CarboLoad

Overview

CarboLoad will load carbohydrates into your model. It can be used in several modes. The modes are designed as a progression to help guide the user at the command-line. Notwithstanding, some modes are useful in their own right.

Mode 0

The help mode gives the command:

phenix.carbo_load

or:

phenix.carbo_load --help

give:

CarboLoad - A program for loading carbohydrates into a protein model

Usage:
  phenix.carbo_load protein_pdb_file_name=pdb3a37.ent \
                    carbohydrate_file_name=man.txt \
                    map_coeffs_file_name=pdb3a36_refine_001_map_coeffs.mtz \
                    residue_selection="resname LG1"

For more details on the parameters see below.

Mode 1

This mode is designed to find all possible N-linking sites.:

phenix.carbo_load model.pdb

or:

phenix.carbo_load protein_pdb_file_name=model.pdb

will output a list of all ASN residues that are in the motif for N-linking to carbohydrates. It will also print out a possible selection such as:

residue_selection="chainid A resname ASN resid 37"

Mode 2

Adding a carbohydrate polymer to the model requires a residue selection for the addition and the carbohydrate information. The addtion of e.g.:

residue_selection="chainid A resname ASN resid 37" carbohydrate_file_name=NAG-NAG

will add a chain of two NAG units to the selected ASN. THe carbohydrate parameter can be a SCaLES string (see below) or a file containing a SCaLES string or GlycoCT format (see below).

Mode 3

If you include a data file or, more efficiently and flexibly, a map file CarboLoad with perform a Real Space Refinement when each saccharide unit is placed in the model.

Input files

CarboLoad requires a number of inputs and also has some options, all of which are provided using the phil formalism. The list of required inputs:

protein_pdb_file_name: this is a file containing the protein model of current interest into which the carbohydrates will be loaded. It is best to have a CRYST1 record in place.

map_coeffs_file_name: this is a maps coefficients file output from a phenix.refine run.

data_file_name: a data file.
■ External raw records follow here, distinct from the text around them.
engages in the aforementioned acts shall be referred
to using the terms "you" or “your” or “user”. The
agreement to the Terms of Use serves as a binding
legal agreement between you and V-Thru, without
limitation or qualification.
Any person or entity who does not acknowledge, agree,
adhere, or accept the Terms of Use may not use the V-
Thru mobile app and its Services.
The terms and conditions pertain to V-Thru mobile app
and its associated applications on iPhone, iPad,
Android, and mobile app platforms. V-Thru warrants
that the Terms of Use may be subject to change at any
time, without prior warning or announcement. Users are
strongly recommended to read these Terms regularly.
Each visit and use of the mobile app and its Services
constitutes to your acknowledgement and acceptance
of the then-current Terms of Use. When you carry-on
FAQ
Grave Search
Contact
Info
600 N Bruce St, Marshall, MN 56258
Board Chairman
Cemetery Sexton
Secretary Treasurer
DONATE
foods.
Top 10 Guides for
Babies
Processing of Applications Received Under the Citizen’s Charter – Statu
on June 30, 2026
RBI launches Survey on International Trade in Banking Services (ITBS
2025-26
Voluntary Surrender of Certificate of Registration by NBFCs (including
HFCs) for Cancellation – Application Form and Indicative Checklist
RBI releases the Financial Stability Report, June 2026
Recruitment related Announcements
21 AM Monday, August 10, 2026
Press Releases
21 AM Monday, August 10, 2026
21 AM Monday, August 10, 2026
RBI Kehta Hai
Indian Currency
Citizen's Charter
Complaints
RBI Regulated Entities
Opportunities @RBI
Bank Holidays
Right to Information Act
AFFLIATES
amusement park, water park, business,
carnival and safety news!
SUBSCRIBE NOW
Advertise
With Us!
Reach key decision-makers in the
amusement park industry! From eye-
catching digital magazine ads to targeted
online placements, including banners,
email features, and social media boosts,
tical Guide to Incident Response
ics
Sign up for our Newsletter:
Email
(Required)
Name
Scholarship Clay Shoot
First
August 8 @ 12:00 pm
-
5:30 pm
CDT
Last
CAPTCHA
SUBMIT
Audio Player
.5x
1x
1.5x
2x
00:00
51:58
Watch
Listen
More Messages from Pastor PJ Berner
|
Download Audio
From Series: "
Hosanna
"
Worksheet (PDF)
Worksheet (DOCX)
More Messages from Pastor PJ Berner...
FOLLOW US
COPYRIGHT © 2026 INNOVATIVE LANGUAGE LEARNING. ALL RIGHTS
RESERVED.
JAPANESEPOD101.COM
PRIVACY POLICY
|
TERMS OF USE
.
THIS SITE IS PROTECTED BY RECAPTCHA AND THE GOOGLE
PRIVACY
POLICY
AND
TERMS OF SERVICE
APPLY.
A maps coefficients file is saved for possible use in subsequent runs as it saves time.

The input for the carbohydrates can be either a string on the command-line or a file name containing the allowable formats.

carbohydrate_file_name: this is a file containing chemical information about the carbohydrates.

GlycoCT (Herget et al.) : This can be generated using the Carbohydrate Builder in REEL.

Simplified Carbohydrate Line-Entry System (SCaLES) : The majority of carbohydrates linked to proteins a N-linked shorted polymers of high mannose. The add the first three units the parameters can be set to "NAG-NAG-MAN". More details are available here.

Optional inputs include:

output.file_name: Name of the output files.

Optional control parameters include:

allow_multiple_chain_selection: makes the residue selection work on every chain in the model. This is useful in situation where the model contains multiple identical (almost) chains.

nprocs: runs each carbohydrate polymer addition in a seperate process. Useful for adding more than one polysaccharide.

nqueues: runs jobs on a local queueing system.

Output files

By default, CarboLoad will generate a PDB file with the loaded carbohydrates and the linking files. These are no longer required by phenix.refine but are instructive.

References

Herget, S., R. Ranzinger, K. Maass, and C.-W. V. D. Lieth. 2008. “GlycoCT-a Unifying Sequence Format for Carbohydrates.” Carbohydrate Research 343 (12): 2162–71. doi:10.1016/j.carres.2008.03.011.